Ainsi, il est intéressant de mentionner que le service n’est pas destiné qu’aux adultes ayant une déficience perceptuelle, contrairement à ce que l’on pourrait croire. Le catalogue des ouvrages propose un fond varié, y compris en matière d’ouvrages pour la jeunesse. Les livres sont d’ailleurs souvent empruntés par les familles afin de partager avec les plus jeunes le plaisir de la lecture et ses bienfaits. Il existe de très beaux ouvrages faisant appels aux différents sens de l’enfant comme le toucher, le son, etc. Certaines maisons d’édition, comme la maison Les doigts qui rêvent[4], font un travail formidable en ce sens.
Dans cette même optique d’inclusion, depuis les années 2010 le service a élargi ses critères afin d’inclure les personnes ayant des troubles de l’apprentissage, en raison de la demande qui se faisait de plus en plus importante. J’ai d’ailleurs été surprise d’apprendre que les personnes ayant des troubles de l’apprentissage représentaient une part non-négligeable du public fréquentant le SQLA, soit entre 2500 à 3000 personnes sur un total d’environ 7300 abonnés. Ces statistiques prouvent le bien-fondé de la démarche d’ouverture du SQLA et il est agréable de penser à tous ces gens qui peuvent désormais en profiter !

### MATÉRIEL FOURNI
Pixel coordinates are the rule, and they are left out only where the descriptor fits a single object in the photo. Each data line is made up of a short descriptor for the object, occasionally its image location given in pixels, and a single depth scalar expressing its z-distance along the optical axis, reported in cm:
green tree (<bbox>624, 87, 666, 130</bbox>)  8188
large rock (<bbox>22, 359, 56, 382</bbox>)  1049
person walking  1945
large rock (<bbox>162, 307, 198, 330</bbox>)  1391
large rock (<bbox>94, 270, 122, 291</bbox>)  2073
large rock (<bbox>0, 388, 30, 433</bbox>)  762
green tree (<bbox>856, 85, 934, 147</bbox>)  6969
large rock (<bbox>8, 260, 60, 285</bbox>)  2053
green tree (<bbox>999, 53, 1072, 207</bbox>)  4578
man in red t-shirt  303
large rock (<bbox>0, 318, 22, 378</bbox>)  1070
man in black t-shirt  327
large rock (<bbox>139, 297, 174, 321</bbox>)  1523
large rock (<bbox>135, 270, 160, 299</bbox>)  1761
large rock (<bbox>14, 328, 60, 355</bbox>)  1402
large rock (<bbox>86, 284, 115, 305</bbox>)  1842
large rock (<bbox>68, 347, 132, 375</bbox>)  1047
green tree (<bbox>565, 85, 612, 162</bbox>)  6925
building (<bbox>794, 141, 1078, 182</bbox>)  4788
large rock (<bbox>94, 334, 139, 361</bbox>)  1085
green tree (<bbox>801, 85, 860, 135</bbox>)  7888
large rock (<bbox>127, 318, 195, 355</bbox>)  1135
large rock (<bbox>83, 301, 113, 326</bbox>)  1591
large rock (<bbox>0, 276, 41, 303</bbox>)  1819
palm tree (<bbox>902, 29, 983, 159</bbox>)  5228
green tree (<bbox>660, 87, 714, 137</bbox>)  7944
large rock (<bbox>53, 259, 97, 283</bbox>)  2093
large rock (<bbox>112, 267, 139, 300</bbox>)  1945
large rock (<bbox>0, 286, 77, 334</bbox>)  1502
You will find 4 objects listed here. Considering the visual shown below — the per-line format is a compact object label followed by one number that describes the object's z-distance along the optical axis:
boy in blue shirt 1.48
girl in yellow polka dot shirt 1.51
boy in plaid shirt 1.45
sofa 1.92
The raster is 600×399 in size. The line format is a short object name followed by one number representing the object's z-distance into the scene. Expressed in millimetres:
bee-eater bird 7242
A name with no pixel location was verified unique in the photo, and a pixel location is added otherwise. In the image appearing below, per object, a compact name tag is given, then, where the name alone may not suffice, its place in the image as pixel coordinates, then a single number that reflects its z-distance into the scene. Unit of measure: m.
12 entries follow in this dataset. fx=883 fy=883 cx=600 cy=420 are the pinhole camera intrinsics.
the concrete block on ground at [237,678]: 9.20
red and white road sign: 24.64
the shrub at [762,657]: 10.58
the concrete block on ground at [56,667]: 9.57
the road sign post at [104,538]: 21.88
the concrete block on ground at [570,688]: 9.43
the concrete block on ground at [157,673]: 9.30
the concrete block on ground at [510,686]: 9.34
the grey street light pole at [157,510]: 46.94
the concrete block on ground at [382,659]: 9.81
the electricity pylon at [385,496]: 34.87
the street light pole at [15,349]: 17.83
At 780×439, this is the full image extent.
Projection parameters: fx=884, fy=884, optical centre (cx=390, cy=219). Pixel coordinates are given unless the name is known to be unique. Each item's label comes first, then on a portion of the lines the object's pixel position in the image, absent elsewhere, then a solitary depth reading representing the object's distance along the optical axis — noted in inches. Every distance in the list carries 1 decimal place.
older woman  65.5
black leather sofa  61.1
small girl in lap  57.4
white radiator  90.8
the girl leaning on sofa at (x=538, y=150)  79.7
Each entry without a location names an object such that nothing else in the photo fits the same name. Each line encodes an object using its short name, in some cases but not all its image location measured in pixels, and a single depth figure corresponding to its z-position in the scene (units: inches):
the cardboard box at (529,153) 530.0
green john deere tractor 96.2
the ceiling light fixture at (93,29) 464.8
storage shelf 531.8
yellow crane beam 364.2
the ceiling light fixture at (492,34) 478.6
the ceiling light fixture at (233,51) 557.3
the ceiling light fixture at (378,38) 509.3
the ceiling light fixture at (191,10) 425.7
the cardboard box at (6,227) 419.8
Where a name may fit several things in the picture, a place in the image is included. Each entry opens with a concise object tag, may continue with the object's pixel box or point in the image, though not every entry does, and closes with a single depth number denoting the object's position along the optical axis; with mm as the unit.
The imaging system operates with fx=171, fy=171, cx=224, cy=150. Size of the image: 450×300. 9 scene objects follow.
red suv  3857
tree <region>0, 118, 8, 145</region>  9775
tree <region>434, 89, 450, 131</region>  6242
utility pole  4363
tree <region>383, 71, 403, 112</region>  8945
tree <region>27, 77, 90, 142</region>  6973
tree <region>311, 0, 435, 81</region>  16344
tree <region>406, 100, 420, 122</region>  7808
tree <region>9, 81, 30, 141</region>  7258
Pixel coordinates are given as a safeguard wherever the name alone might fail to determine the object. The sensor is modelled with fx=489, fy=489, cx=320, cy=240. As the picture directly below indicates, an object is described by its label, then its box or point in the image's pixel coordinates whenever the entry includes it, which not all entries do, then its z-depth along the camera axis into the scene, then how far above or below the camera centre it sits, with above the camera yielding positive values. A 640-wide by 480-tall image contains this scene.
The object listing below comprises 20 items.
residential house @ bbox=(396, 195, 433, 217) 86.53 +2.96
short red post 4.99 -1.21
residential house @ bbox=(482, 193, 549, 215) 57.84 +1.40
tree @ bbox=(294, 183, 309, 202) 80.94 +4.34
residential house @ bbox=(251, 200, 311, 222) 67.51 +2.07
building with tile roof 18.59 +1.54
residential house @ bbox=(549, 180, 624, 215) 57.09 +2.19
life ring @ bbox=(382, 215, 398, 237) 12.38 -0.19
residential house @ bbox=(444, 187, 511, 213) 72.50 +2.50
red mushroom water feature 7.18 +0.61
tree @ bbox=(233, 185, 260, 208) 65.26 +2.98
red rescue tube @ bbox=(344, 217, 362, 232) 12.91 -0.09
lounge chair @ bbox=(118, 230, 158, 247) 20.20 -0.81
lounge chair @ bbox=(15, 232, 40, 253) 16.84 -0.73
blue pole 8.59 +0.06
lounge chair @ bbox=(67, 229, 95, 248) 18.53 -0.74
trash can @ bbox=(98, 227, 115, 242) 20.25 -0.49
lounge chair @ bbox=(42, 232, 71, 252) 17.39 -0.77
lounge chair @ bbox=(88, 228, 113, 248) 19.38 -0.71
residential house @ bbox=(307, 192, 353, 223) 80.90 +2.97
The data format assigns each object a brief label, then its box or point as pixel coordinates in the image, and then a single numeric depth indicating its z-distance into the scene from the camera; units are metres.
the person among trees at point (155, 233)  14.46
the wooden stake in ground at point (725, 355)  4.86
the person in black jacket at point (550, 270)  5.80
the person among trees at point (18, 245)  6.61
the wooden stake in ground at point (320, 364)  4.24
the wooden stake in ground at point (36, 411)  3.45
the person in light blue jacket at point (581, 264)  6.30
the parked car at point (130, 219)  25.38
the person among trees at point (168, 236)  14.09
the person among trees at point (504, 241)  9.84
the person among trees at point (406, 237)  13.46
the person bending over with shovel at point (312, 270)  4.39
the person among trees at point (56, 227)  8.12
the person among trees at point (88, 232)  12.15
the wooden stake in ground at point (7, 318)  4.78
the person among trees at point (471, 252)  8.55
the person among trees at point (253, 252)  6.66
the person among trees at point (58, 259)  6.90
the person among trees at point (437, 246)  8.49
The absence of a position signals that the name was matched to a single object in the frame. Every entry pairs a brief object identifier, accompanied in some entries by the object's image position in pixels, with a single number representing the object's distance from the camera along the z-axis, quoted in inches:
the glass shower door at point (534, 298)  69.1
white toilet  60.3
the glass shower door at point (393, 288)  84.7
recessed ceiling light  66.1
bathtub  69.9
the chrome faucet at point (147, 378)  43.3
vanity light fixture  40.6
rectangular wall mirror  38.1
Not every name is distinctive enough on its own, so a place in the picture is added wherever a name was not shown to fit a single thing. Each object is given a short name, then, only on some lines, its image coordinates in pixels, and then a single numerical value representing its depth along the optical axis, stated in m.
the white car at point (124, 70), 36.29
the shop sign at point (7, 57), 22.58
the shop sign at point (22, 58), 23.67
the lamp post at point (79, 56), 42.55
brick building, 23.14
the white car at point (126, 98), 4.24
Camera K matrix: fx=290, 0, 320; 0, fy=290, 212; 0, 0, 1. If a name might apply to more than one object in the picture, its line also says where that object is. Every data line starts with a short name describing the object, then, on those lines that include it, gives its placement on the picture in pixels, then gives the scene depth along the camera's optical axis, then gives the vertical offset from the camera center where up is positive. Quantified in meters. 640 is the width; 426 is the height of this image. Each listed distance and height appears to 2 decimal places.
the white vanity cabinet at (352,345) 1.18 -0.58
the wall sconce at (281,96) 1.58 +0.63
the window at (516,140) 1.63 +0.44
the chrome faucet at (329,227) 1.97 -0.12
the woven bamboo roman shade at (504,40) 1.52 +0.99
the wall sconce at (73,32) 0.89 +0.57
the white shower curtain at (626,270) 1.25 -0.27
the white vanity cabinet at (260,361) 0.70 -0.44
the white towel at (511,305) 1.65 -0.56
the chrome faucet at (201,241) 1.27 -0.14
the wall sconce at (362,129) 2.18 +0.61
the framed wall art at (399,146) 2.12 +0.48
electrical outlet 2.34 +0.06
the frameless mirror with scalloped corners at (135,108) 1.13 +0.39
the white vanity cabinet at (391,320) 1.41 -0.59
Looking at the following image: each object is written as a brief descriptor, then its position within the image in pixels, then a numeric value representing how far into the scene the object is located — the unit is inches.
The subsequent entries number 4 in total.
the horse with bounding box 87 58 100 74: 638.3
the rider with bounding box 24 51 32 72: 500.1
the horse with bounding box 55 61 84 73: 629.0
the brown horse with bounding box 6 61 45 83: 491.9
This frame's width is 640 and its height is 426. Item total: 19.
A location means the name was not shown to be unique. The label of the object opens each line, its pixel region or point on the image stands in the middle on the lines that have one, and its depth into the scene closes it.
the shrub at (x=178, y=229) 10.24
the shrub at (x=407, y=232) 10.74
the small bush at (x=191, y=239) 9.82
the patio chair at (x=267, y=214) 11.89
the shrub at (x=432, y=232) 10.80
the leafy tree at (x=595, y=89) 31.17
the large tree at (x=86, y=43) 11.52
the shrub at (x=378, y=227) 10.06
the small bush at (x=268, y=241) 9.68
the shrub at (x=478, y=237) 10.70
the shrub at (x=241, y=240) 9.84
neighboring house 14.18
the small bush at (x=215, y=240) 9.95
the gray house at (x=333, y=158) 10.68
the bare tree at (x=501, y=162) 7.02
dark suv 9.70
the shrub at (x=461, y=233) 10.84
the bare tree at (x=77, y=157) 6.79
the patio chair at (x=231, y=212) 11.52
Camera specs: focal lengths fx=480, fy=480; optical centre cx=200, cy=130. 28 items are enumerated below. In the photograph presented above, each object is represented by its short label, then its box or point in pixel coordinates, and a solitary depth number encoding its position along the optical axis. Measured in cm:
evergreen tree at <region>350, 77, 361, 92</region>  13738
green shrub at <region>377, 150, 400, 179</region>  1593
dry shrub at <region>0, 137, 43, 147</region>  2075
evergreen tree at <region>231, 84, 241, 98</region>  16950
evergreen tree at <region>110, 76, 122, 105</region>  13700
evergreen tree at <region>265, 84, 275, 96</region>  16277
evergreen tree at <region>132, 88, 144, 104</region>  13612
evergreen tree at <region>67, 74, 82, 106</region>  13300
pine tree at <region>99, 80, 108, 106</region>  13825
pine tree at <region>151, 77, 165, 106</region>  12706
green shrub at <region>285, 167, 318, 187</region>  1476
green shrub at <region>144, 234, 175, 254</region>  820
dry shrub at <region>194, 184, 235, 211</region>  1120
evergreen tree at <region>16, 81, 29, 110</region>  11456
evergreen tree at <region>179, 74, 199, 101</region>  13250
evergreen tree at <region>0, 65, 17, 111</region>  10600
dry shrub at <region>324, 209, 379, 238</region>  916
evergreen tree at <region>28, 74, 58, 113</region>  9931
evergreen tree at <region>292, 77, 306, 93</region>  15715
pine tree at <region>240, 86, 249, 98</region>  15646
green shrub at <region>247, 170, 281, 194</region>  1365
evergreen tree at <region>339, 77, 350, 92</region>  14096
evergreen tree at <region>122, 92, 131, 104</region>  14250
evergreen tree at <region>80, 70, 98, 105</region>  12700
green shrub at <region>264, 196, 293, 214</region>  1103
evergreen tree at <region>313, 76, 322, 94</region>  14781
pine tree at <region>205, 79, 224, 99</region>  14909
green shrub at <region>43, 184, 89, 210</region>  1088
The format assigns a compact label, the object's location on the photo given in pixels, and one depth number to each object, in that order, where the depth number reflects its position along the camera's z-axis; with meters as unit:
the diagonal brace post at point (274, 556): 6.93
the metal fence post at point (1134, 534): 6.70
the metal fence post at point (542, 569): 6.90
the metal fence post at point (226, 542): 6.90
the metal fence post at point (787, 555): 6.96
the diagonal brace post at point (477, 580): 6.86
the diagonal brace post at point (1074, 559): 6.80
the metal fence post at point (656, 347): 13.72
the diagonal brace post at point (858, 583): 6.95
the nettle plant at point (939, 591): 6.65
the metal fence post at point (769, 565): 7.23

### CONSIGNE 1
Relevez tous les nombres du document source sur le SQLA qui correspondent à un nombre de personnes.
### CONSIGNE 2
D'après le document source sur le SQLA, pourquoi le service a-t-il élargi ses critères aux personnes ayant des troubles de l'apprentissage depuis les années 2010 ? Répondez en une à trois phrases.
### CONSIGNE 3
Poursuivez le document source sur le SQLA à partir de sa dernière phrase.

### RÉPONSE 1
2500, 3000, 7300

### RÉPONSE 2
Le service a élargi ses critères en raison de la demande de ces personnes, qui devenait de plus en plus importante.

### RÉPONSE 3
Le mot de la fin
Aujourd’hui l’accessibilité fait l’objet d’une réelle prise de conscience de la part notre société, et il faut s’en réjouir. Nous pouvons rêver d’un monde parfait où chacun aurait les mêmes droits et les même privilèges, un bel idéal en somme ! Et même s’il y a encore du travail à faire, il est important de souligner les initiatives inspirantes comme celle dont je viens de vous entretenir.
Ce sont donc sur ces dernières notes que je vais vous quitter. J’aurais encore beaucoup de choses à dire sur le SQLA, mais je m’arrêterai là, format blogue oblige…
Je vous invite néanmoins à consulter les liens suivants si le sujet vous intéresse. Aussi, n’hésitez pas : quand vous passerez à BANQ, faites un tour auprès du SQLA !
Merci aux trois techniciens téléphoniques, aux deux bibliothécaires, aux cinq commis à la circulation des ouvrages ainsi qu’au chef de service qui m’ont permis de visiter le service et ont rendu possible l’écriture de cet article. Je tiens à remercier tout particulièrement Mme Chafika Hamdad pour son accueil et sa bienveillance.
Services adaptés
Grande bibliothèque
Bibliothèques et archives nationales du Québec
475, boulevard De Maisonneuve Est
Montréal, QC, H2L 5C4
Métro: Berri-UQAM
Autobus: 30, 15 ou 125
Stationnement intérieur payant (entrée rue Berri)
Téléphone: 514 873-4454 ou 1 866 410–0844 (sans frais)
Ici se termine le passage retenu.